WORK REQUIRED: In the IMO jury account, which two problems are named as the only possible candidates for an "easy" geometry problem on the paper?

(Beginning of DOCUMENT EXTRACT)

We dispose of a few problems as being ‘known’. There is some discussion of the shortlist, and in the afternoon the beauty contest is held. This is a secret poll which informs much of the subsequent debate. Leaders are asked to express their views as to the difficulty of the problems, and their suitability for the IMO. Dinner is at Hans’s TU Eindhoven; music, wine and free food. What more could you want? The only possible answer is a late-night jury meeting.
We return to the Konigshof and initiate the said meeting. The jury starts to choose problems for positions 1 and 4, but there is a difficulty. The powerful geometry lobby would love to put an ‘easy’ geometry problem on the paper. There are only two possible candidates, G1 and G2. However, G1 contains an elephant trap into which at least half the IMO is likely to fall: it is a very easy matter to look at the diagram, write down some attractive algebraic consequences, work with the algebra to make it look even better, massaging and manipulating to make the formulas progressively more attractive, until you get stuck. You can then spend a happy but fruitless hour burrowing around, trying to negotiate an algebraic way forward. Read what is says on the tin: this is a geometry problem, and algebra is not enough. Instead you have to make an interesting and unusual geometric observation which will unlock the problem. If this goes on the paper in an ‘easy’ position, there will be blood, sweat and tears, but not necessarily in that order. There would be zeros stretching from Eindhoven to Amsterdam.

(End of DOCUMENT EXTRACT)
(Beginning of SUPPLIED RECORDS)

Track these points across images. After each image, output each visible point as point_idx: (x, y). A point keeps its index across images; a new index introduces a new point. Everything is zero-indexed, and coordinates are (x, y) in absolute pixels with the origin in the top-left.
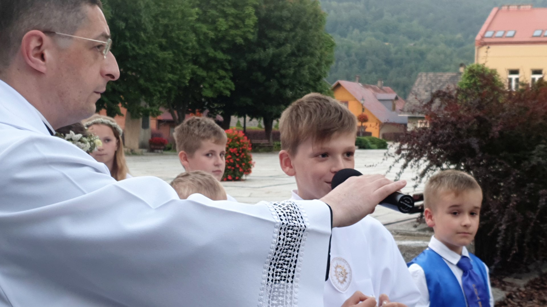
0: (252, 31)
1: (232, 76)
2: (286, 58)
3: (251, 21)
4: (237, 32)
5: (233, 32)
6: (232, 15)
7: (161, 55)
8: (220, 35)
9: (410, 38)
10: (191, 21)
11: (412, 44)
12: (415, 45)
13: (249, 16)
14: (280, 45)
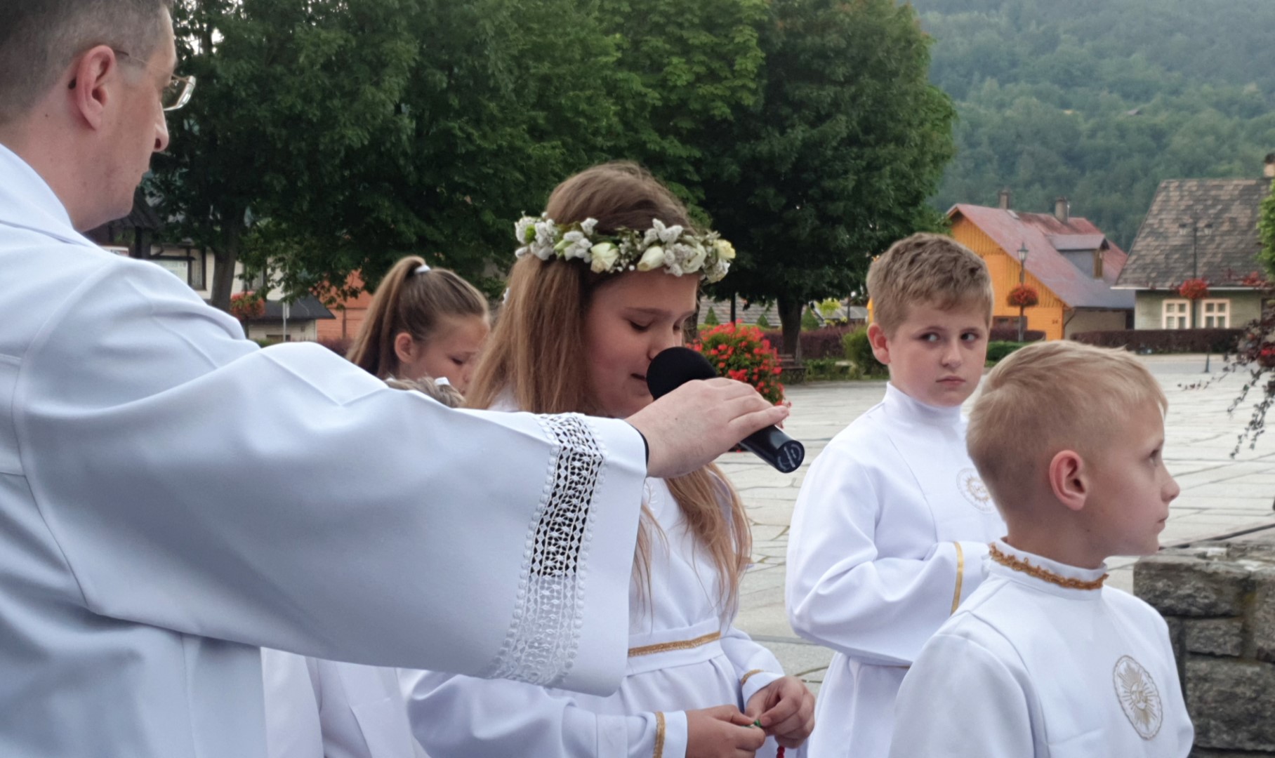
0: (752, 85)
1: (703, 197)
2: (836, 149)
3: (749, 63)
4: (716, 89)
5: (705, 89)
6: (702, 48)
7: (534, 149)
8: (673, 97)
9: (1126, 96)
10: (605, 66)
11: (1132, 112)
12: (1138, 113)
13: (743, 49)
14: (820, 119)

(End of SUPPLIED RECORDS)

RESPONSE AREA: G1 and G2.